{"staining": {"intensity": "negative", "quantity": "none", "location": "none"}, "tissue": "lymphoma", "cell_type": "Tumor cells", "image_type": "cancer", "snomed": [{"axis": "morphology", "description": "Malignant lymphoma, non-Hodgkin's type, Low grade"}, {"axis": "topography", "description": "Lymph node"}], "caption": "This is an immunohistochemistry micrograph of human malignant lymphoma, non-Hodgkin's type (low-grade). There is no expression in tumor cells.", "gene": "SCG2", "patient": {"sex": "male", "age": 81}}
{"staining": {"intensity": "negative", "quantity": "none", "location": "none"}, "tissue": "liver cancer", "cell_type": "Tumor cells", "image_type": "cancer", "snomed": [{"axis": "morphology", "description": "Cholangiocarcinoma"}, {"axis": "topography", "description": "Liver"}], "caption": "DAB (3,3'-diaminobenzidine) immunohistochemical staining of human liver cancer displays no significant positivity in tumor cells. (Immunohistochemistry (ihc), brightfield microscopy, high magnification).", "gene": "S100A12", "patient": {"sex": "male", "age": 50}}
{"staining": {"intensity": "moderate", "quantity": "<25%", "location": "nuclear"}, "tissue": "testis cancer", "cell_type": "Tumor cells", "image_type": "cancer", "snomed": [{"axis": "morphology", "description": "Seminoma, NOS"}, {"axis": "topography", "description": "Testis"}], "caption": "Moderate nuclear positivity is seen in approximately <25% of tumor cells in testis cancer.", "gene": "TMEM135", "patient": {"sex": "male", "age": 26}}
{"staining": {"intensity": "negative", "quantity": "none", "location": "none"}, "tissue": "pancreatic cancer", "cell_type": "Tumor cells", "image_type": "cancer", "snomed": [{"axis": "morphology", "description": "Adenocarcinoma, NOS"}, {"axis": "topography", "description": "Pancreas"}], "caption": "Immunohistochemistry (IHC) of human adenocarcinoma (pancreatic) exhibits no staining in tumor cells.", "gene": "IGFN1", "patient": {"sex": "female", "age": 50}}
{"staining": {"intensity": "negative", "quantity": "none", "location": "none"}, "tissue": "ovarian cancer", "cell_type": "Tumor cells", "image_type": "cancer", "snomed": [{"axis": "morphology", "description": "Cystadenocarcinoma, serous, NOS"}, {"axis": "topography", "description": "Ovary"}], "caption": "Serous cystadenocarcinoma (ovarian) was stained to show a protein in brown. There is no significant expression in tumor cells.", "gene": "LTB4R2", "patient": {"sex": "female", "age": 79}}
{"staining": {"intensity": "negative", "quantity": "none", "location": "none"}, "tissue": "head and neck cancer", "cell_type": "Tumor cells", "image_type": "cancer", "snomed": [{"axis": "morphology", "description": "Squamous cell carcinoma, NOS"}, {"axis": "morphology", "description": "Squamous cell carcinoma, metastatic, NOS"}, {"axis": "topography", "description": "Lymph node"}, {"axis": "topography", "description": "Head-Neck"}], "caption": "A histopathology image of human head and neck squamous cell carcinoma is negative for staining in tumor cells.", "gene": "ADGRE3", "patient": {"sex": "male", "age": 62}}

○ ○ ○ ○ ○

## Assignment
The data must be given again in full, exactly as written.

## Result
{"staining": {"intensity": "negative", "quantity": "none", "location": "none"}, "tissue": "lymphoma", "cell_type": "Tumor cells", "image_type": "cancer", "snomed": [{"axis": "morphology", "description": "Malignant lymphoma, non-Hodgkin's type, Low grade"}, {"axis": "topography", "description": "Lymph node"}], "caption": "This is an immunohistochemistry micrograph of human malignant lymphoma, non-Hodgkin's type (low-grade). There is no expression in tumor cells.", "gene": "SCG2", "patient": {"sex": "male", "age": 81}}
{"staining": {"intensity": "negative", "quantity": "none", "location": "none"}, "tissue": "liver cancer", "cell_type": "Tumor cells", "image_type": "cancer", "snomed": [{"axis": "morphology", "description": "Cholangiocarcinoma"}, {"axis": "topography", "description": "Liver"}], "caption": "DAB (3,3'-diaminobenzidine) immunohistochemical staining of human liver cancer displays no significant positivity in tumor cells. (Immunohistochemistry (ihc), brightfield microscopy, high magnification).", "gene": "S100A12", "patient": {"sex": "male", "age": 50}}
{"staining": {"intensity": "moderate", "quantity": "<25%", "location": "nuclear"}, "tissue": "testis cancer", "cell_type": "Tumor cells", "image_type": "cancer", "snomed": [{"axis": "morphology", "description": "Seminoma, NOS"}, {"axis": "topography", "description": "Testis"}], "caption": "Moderate nuclear positivity is seen in approximately <25% of tumor cells in testis cancer.", "gene": "TMEM135", "patient": {"sex": "male", "age": 26}}
{"staining": {"intensity": "negative", "quantity": "none", "location": "none"}, "tissue": "pancreatic cancer", "cell_type": "Tumor cells", "image_type": "cancer", "snomed": [{"axis": "morphology", "description": "Adenocarcinoma, NOS"}, {"axis": "topography", "description": "Pancreas"}], "caption": "Immunohistochemistry (IHC) of human adenocarcinoma (pancreatic) exhibits no staining in tumor cells.", "gene": "IGFN1", "patient": {"sex": "female", "age": 50}}
{"staining": {"intensity": "negative", "quantity": "none", "location": "none"}, "tissue": "ovarian cancer", "cell_type": "Tumor cells", "image_type": "cancer", "snomed": [{"axis": "morphology", "description": "Cystadenocarcinoma, serous, NOS"}, {"axis": "topography", "description": "Ovary"}], "caption": "Serous cystadenocarcinoma (ovarian) was stained to show a protein in brown. There is no significant expression in tumor cells.", "gene": "LTB4R2", "patient": {"sex": "female", "age": 79}}
{"staining": {"intensity": "negative", "quantity": "none", "location": "none"}, "tissue": "head and neck cancer", "cell_type": "Tumor cells", "image_type": "cancer", "snomed": [{"axis": "morphology", "description": "Squamous cell carcinoma, NOS"}, {"axis": "morphology", "description": "Squamous cell carcinoma, metastatic, NOS"}, {"axis": "topography", "description": "Lymph node"}, {"axis": "topography", "description": "Head-Neck"}], "caption": "A histopathology image of human head and neck squamous cell carcinoma is negative for staining in tumor cells.", "gene": "ADGRE3", "patient": {"sex": "male", "age": 62}}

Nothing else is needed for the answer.